I'm planning to host the young single women in the congregation for supper at my house some Friday night soon.  I was going to do all the cooking, but decided instead to have a salad supper.  I'll ask everyone to bring their favorite salad.  I'll provide dessert and drinks.  I think it will be fun.  The oldest of the group emailed me today seeking advice.  She said something about me being motherly.  Once again I am reminded that I am no longer young....

Monday, April 1, 2013


Daughter is safely ensconced at her new home.  Four Guys and a Trailer had it done very quickly.  Sorting through the meds and paperwork took a bit longer.  Tidbits: 

  • Her old house wasn't handling her meds properly.  Insulin should be thrown out 30 days after it is opened.  She had 9 unopened boxes of her long acting insulin.  They had a 4 month supply of her patch.  I could go on, but you get the idea.... 
  • The other woman at the new house is the daughter of a staff member at the old house.  (Does that say a lot or what?)
  • The House Manager at the old house acknowledged the challenge of finding decent employees and the constant revolving door there.
  • There are lots of people having issues with billing with the pharmacy. 
  • In 9 years of running houses, the owner of the new home says no one has moved out. 
Daughter handled it well.  There were some tears, she was showing some stress, but overall she did a fantastic job.  When I got there this morning, she had removed the linens from her bed and stacked the mattress and box spring against the wall so it would be easier for the guys to remove the headboard and collapse the frame.  I was impressed. 

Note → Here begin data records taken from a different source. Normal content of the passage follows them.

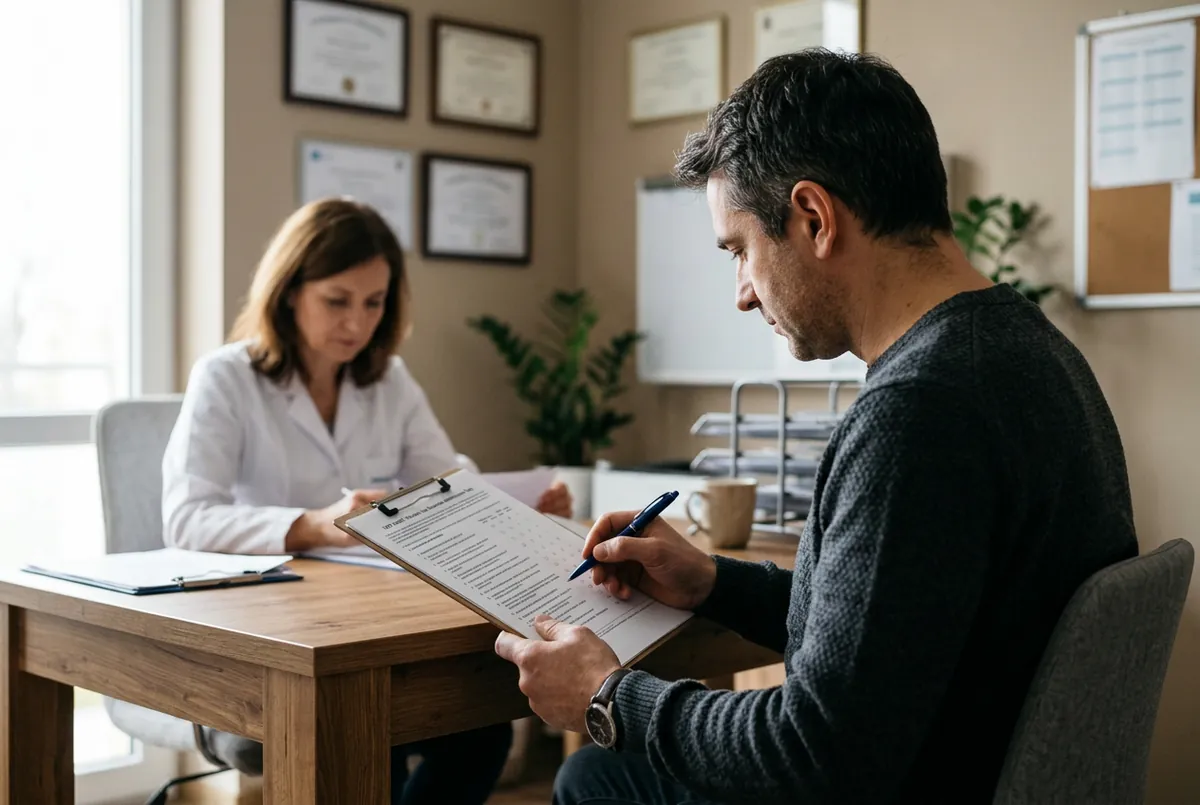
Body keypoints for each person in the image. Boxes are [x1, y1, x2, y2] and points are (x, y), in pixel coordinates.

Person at [493, 48, 1139, 805]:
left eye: (739, 251)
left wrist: (608, 696)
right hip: (968, 762)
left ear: (813, 217)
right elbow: (897, 628)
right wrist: (714, 582)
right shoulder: (1029, 353)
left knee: (594, 774)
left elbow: (818, 753)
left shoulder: (917, 411)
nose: (742, 292)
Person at [162, 197, 570, 804]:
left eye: (373, 303)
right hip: (260, 647)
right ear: (290, 290)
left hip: (366, 634)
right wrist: (317, 526)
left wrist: (516, 507)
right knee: (368, 740)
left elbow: (448, 482)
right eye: (337, 300)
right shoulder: (226, 378)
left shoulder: (388, 381)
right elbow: (186, 519)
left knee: (482, 734)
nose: (356, 323)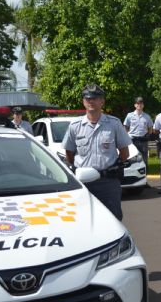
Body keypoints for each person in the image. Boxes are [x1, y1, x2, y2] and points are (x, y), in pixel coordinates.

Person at [62, 83, 131, 220]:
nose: (91, 101)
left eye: (95, 98)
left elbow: (124, 152)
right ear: (83, 102)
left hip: (108, 182)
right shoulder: (75, 126)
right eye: (88, 98)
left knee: (113, 219)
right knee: (83, 219)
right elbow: (69, 154)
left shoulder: (114, 124)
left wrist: (113, 167)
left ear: (102, 101)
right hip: (82, 183)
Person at [123, 96, 153, 165]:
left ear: (143, 105)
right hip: (132, 140)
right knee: (132, 158)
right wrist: (128, 135)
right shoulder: (129, 115)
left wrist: (147, 135)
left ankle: (144, 174)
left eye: (141, 103)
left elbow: (150, 128)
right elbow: (125, 126)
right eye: (137, 103)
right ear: (135, 105)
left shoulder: (147, 116)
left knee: (144, 159)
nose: (139, 105)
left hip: (143, 141)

The next few weeks will have challenges as everyone adjusts, but it will work out, and I'm grateful. 

Mixed Emotions

As I was driving home after dropping Daughter off yesterday evening, a praise song was running through my mind as I struggled with tears.  I'm glad the move day has arrived, I'm glad there are possibilities for Daughter.  We've had many conversations as I've sought to help Daughter with her stress.  I've tried to normalize her experience.  She mentioned that she was just moving to a new room, and it didn't feel right.  I told her about the many different dorm rooms I lived in when I was a young adult.  This helped her.  For me, it added to the pain. 

I went to college at the normal age.  At 27, I had completed college, seminary, and was ordained.  Daughter most likely will be moving from room to room her entire life.  It's not fair.  It's not the goal I had for her when she came to live with me 23 years ago.  It's not the dream she has for herself.  It's hard.  Very hard.  At what point do I kill her dreams and tell her it's very unlikely she will ever be able to live independently and adopt a special needs child (her stated goal)? 

So as I drove home last night, I sang on a song of praise, grateful for the resurrection, Daughter, time with Sister and Short Niece, and the fact that Daughter will be moving today.  I struggled with my grief, grief over impossible dreams and unfair limits.  I had mixed emotions. 

Daughter has called this morning, sobbing.  "I accidentally snapped."  She is saying good bye to the people she has lived with and come to care for over the last 15 months.  She knows she won't see some of them again.  She fears for their safety.  Her fears are real, and reality based.  I worry, too.  Will she be able to advocate strongly enough for her self to assure her safety when I'm no longer around. 

Time to get dressed and go walk through a difficult day with my beloved Daughter.